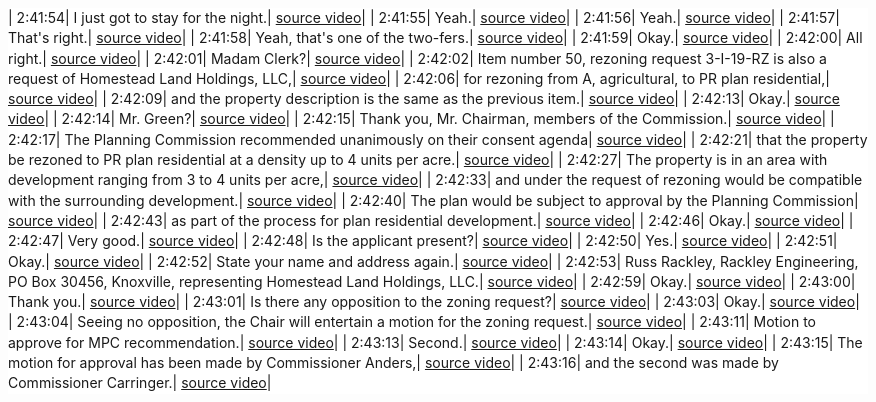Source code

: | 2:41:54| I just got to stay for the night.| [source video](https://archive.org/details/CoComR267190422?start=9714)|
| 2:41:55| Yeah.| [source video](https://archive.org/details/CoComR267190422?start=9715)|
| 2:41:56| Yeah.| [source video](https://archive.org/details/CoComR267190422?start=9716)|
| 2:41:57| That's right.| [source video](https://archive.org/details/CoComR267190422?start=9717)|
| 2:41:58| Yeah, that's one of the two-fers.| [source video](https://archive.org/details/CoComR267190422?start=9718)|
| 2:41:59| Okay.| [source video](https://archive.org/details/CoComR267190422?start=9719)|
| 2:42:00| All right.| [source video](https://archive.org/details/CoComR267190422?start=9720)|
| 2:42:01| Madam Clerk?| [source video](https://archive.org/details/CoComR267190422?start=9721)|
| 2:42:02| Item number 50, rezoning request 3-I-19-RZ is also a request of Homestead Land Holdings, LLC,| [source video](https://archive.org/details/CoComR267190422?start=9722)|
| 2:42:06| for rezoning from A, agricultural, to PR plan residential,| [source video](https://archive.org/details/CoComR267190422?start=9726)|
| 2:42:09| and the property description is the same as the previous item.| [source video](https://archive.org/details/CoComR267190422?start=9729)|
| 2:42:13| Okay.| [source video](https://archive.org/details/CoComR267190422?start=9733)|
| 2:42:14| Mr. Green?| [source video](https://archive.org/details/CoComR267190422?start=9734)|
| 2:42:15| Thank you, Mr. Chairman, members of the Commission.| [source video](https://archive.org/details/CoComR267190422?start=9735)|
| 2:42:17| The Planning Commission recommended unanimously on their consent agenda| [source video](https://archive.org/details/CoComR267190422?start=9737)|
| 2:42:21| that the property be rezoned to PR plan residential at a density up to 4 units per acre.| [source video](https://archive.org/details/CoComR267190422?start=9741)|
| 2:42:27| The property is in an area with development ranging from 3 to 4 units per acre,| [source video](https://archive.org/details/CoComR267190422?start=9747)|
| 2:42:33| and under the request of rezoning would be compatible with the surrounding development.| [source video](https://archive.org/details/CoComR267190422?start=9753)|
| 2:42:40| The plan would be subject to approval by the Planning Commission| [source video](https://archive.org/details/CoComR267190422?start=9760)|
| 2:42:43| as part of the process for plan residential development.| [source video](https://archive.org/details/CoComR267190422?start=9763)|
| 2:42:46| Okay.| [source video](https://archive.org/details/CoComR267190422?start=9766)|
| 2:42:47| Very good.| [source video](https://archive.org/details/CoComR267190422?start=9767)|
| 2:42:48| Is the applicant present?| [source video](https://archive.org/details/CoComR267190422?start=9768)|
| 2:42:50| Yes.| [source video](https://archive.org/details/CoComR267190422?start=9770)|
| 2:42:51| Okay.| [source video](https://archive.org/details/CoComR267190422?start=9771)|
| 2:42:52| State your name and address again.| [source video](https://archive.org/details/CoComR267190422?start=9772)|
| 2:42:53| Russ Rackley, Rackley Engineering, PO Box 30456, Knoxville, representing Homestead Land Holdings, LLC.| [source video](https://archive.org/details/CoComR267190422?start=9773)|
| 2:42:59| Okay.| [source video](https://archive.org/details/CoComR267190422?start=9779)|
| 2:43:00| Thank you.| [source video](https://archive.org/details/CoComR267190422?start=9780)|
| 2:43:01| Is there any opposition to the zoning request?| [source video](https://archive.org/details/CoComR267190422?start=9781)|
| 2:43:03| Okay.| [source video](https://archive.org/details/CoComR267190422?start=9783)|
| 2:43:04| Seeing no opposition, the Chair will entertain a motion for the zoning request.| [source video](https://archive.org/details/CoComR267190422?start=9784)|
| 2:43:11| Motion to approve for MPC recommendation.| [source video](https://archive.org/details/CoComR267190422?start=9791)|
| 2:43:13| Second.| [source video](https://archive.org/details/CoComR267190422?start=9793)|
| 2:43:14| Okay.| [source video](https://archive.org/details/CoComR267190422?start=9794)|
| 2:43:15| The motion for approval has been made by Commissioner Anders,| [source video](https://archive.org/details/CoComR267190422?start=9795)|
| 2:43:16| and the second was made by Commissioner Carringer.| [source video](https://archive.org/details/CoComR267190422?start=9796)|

------------------------------------------------

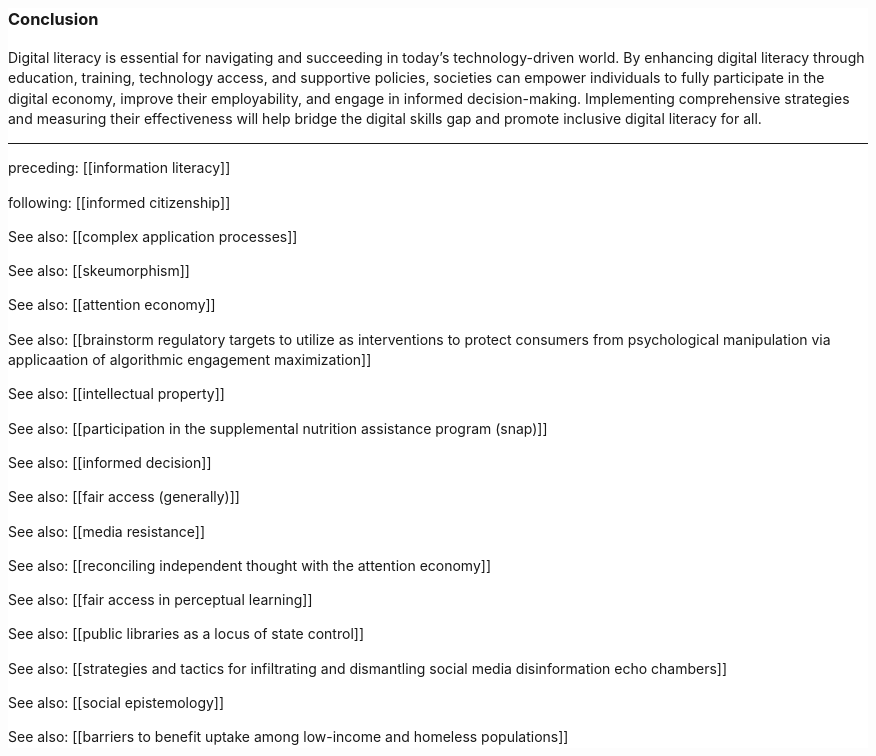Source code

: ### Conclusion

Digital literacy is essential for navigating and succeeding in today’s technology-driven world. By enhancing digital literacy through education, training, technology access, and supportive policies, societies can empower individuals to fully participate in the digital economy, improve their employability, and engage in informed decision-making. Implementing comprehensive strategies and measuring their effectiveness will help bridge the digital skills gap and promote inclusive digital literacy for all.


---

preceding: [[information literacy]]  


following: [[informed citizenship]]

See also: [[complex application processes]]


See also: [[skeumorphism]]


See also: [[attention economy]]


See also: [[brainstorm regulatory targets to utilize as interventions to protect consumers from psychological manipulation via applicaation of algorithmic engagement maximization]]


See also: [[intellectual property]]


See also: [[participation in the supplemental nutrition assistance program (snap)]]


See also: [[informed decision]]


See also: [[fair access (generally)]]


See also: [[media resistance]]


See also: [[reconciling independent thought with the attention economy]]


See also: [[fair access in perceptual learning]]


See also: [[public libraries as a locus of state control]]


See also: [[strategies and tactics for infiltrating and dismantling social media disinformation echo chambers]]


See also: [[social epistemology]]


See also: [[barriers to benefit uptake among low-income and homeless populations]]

------------------------------------------------

Your instructions: List each line of the listing above that contains the word "Holdings".

Answer box:
| 2:42:02| Item number 50, rezoning request 3-I-19-RZ is also a request of Homestead Land Holdings, LLC,| [source video](https://archive.org/details/CoComR267190422?start=9722)|
| 2:42:53| Russ Rackley, Rackley Engineering, PO Box 30456, Knoxville, representing Homestead Land Holdings, LLC.| [source video](https://archive.org/details/CoComR267190422?start=9773)|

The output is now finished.